**Study text**
++++++

Review by Hayim Katsman

By: Yoav Peled
Subjects: Area Studies, Art & Visual Culture, Middle East Studies, Other, Philosophy and Religion, Political Science, Politics & International Relations, Religion, Sociology, Sociology, Criminology and Criminal Justice

Yoav Peled, Horit Herman Peled. The Religionization of Israeli Society. Oxon:
Routledge, 2018. 250 pp. $150.00 (cloth), ISBN 978-1-138-95479-3.


Reviewed by Hayim Katsman (University of Washington)


Published on H-Judaic (October, 2019)


Secular Israeli journalists, publicists, and academics
have recently expressed their concerns with the increasing
influence of religion on Israeli society and politics.
In The Religionization of Israeli Society, Yoav Peled and
Horit Herman Peled aim to explain the sociopolitical origins
of this process and describe how religion influences
various spheres of Israeli society. The authors identify
religionization as replacing secular civil religion in Israel
with traditional religion, a process which has been
taking place since the decline of the Labor Zionist Party,
starting with its fall from power in 1977. The religionization
of Israel entails the increasing representation of
Religious Zionists in state institutions, as well as cultural
fields, such as fine arts and cinema. This process is analyzed
by the authors through the Gramscian concept of
cultural hegemony. They describe how the Labor Zionist
hegemony has gradually been replaced by a new historic
bloc consolidated around the Religious Zionist (or
National Religious) movement. The authors argue that
the Religious Zionist nationalist worldview is now supported
by broader parts of the Israeli society, which can
eventually lead to the theocratization of the Israel state.
The main contribution of the book lies in the first
three chapters, which discuss secular-religious relations
within the Zionist movement and the state of Israel.
In the first chapter, the authors give an overview of
some of the scholarly work on the tensions among religion,
modernity, and nationalism, and how these tensions
were dealt with in the Zionist context. The authors
show how the Zionist movement’s reliance on Jewish religious
symbols later served as an ideological foundation
for the Religious Zionist hegemony, enabling other secular
groups to support the Religious Zionist worldview.
The second chapter explains the economic factors that
led to the rise and fall of the hegemony of Labor Zionism.
The third chapter briefly describes the ideology and history
of the Religious Zionist movement and how its political
alliance with the existing Labor Zionist hegemony
shifted to a direct challenge of that hegemony during the
1960s and 1970s.
The fourth chapter is intended to present groups that
are not part of the Religious Zionist movement, but still
can be considered as falling under its “sphere of influence”
the movement of “return” to religion (teshuvah)

++++++

**Activities**
a - Answer these questions from the review of The Religionization of Israeli Society:
(i) In what year did the Labor Zionist Party fall from power?
(ii) Which Gramscian concept do the authors use to analyze religionization?
(iii) What does the book's second chapter explain?
b - Pick up the review of The Religionization of Israeli Society at the point where it stops, and continue writing it.

**Exercise data**
++++++

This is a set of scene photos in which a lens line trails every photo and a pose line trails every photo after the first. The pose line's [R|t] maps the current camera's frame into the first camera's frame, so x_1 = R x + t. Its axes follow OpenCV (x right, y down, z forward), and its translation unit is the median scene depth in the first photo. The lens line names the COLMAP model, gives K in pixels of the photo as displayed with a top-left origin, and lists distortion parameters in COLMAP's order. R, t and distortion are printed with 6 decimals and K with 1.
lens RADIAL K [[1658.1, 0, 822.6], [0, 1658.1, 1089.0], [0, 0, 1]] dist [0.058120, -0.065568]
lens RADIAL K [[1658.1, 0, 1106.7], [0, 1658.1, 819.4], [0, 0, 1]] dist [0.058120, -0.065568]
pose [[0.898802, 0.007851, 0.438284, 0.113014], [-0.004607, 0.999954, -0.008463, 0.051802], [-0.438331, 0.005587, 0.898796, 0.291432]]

++++++

**Answers**
a -
(i) 1977
(ii) Cultural hegemony
(iii) The economic factors that led to the rise and fall of the hegemony of Labor Zionism

b -
and the movement for “Jewish renewal.” The rest of the
book is dedicated to various domains of Israeli society, in
which the authors identify growing religious influence,
mainly due to the increasing presence of Religious Zionists.
The book focuses specifically on the influence of religion
in the education system, Israeli military, and visual
fine arts. One more short chapter discusses the rise of Orthodox
feminism, although it does not account for many
of the recent developments in the movement. The last
chapter analyzes television and film productions created
by Religious Zionists and haredim, or the ultra-Orthodox.
How do the authors define “religionization”? It is not
understood in terms of increasing adherence to religious
law; indeed, religious observance has not grown in Israeli
society. Religionization for them, rather, is the increasing
influence of the Religious Zionist ethnopolitical
worldview on the Israeli public. This influence, in turn,
appears to be measured primarily by the growing numbers
of people associated with religious groups present in
various domains of Israeli society: their mere presence is
defined as “religionization.”

It is of course important not to overlook these processes,
since religion consists of a social dimension and
cannot be reduced to piety and adherence to religious
obligations. However, this emphasis on social representation
and cultural influence raises some analytical problems.
Since the authors argue that the mere fact that
Religious Zionist individuals fill certain influential roles
in society constitutes religionization, how do we understand,
for example, the increasing enlistment of Religious
Zionist women in the Israeli army? It certainly increases
the representation of Religious Zionists in the army. At
the same time, as the authors note, these women are explicitly
disobeying rulings by prominent Religious Zionists
rabbis prohibiting women’s army service. As a result,
a phenomenon that clearly indicates a decline in religious
authority is paradoxically considered to constitute an example
of religionization.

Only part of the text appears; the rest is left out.